Klonsinski: Preseason prediction a reality
Zach Klonsinski | Wednesday, December 10, 2014
Not to say that I told you so or anything, but …
“This is it. The year when all those BCS flaws are eliminated and college football has a season finale it was meant to have. Four teams, most likely from the five power conferen …
Wait. Four … and five …
I told you so.
Sept. 3, 2014. That’s the date for the column in which I went off on college football for dropping the ball with its new playoff system. The people at the top of the sport had the unique opportunity to get the correct format of the inaugural college football postseason, and they didn’t. Instead of creating a system in which we will truly find out how good teams like TCU and Baylor are this year, they created a system in which both teams — not just one like I was originally concerned about, but both — are left off the playoff bracket. I knew there was going to be a situation like this and that it would also prompt a quick response by the money behind whichever conference was left out: the Big 12 athletic directors have already met and discussed pushing playoff expansion as a possible remedy. However, they shouldn’t even have to be talking about that; it should have already happened.
In the September article, titled “Klonsinski: NCAA botched its big chance,” if you would like to validate my claim, not only did I roast the NCAA, but I also laid out how the ideal playoff works. In review:
“Eight teams make the playoffs. Yes, eight. Automatic qualifiers for the champions of the power-five conferences. … Throw in an automatic qualifier for the highest-ranked school from a non-power-five conference. Doesn’t matter what it ends up being ranked. Throw in another automatic qualifier if another non-power-five team is in the top 16. … That leaves one at-large, minimum, although it will almost always be two. Seed the teams however you wish and play them, No. 1 vs. No. 8, No. 2 vs.
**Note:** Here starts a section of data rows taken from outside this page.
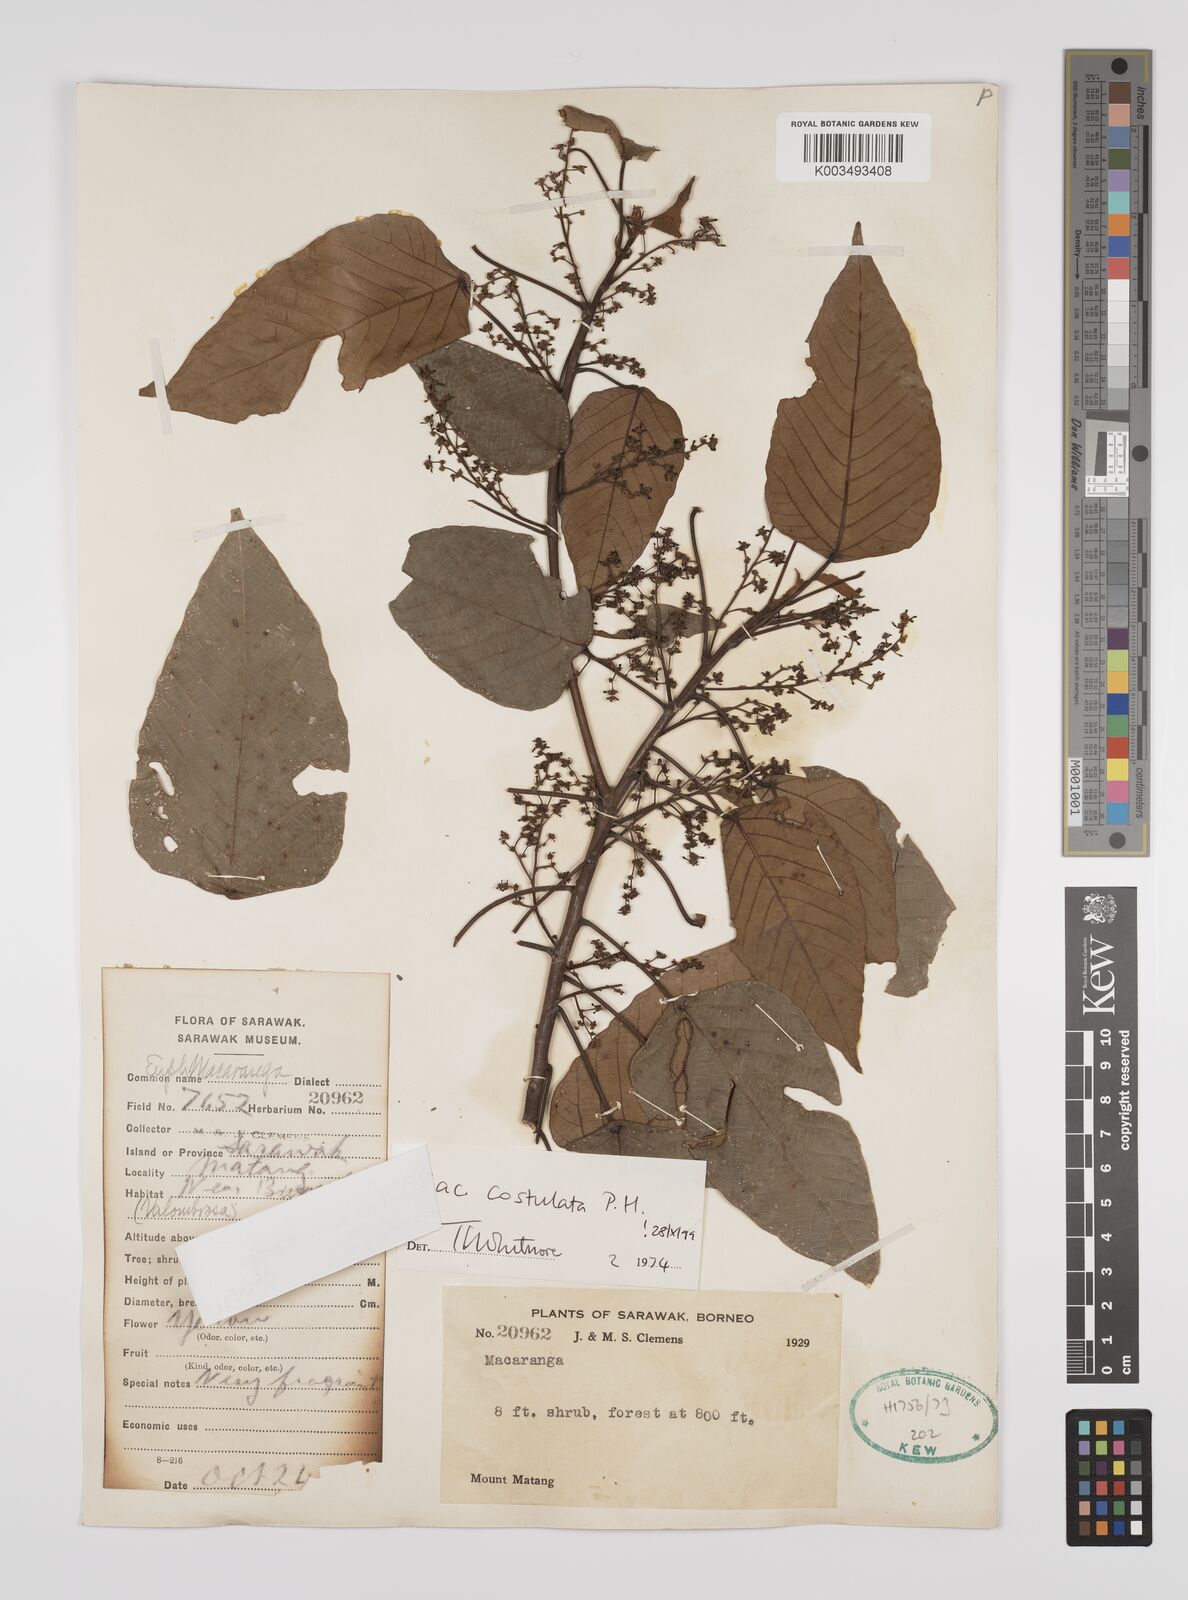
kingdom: Plantae
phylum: Tracheophyta
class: Magnoliopsida
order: Malpighiales
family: Euphorbiaceae
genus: Macaranga
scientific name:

No. 7, etc. …”
Just for kicks and giggles, let’s take a look at how my playoff would have turned out this season:
No. 1 Alabama vs. No. 8 Boise State
Would I really expect Boise State to even make this a game this year? Probably not. Yet everybody said that in 2007, too …
No, let’s be honest. The Broncos, my non-Power 5 conference slot, would get steamrolled by the Crimson Tide. But hey, they have a shot, and someone like them is at least guaranteed a shot every year. America loves the underdog, and some team in this position will shock the world that previously never would have gotten the chance.
No. 2 Oregon vs. No. 7 Mississippi State
For the sake of this column, I’m using the College Football Playoff rankings, which put the Bulldogs over No. 8 Michigan State. Does Sparty have a case that it should have been in instead of Mississippi State? Perhaps. Yet is the decision of keeping them out as egregious as leaving out TCU, Baylor or both? No. It wouldn’t be choosing between a conference champion (Ohio State) and two co-champions — more like choosing between two also-rans who usually have clearer resumes on which we can base decisions. There will always be some hair-splitting with the final spot or two, but it gets easier as you move down the rankings.
No. 3 Florida State vs. No. 6 TCU
Would this make most of the country outside of Tallahassee, Florida, Horned Frogs fans for a weekend? I don’t know for sure, but at least this version has the Horned Frogs in with the top at-large bid and the chance to show us how good they are or aren’t.
No. 4 Ohio State vs. No. 5 Baylor
There you go, Baylor fans and all college football fans really. Vegas will start this matchup of potent offenses and conference champs with an over/under of 130 combined point.
Something to note about this year: it just happened to work out where the Power 5 conference champions ended up ranked as the top five in the rankings. Had a team like Wisconsin or Georgia Tech won its respective conference championship games, those teams would have finished ranked below at least TCU, perhaps Mississippi State as well. In that case, I would still award them for winning their conference and give them the No. 5 seed.
So there you have it: how this year’s College Football Playoff should look. My next complaint is that college football is beginning to leave its heart and soul, the college campus. Think about it — even in the current playoff system, a team that wins the national championship will play its three biggest games of the year at neutral sites far from its student body. I’d go into that further, but hey, I still need a reason to get mad about college football next year.
The views expressed in this column are those of the author and not necessarily those of The Observer.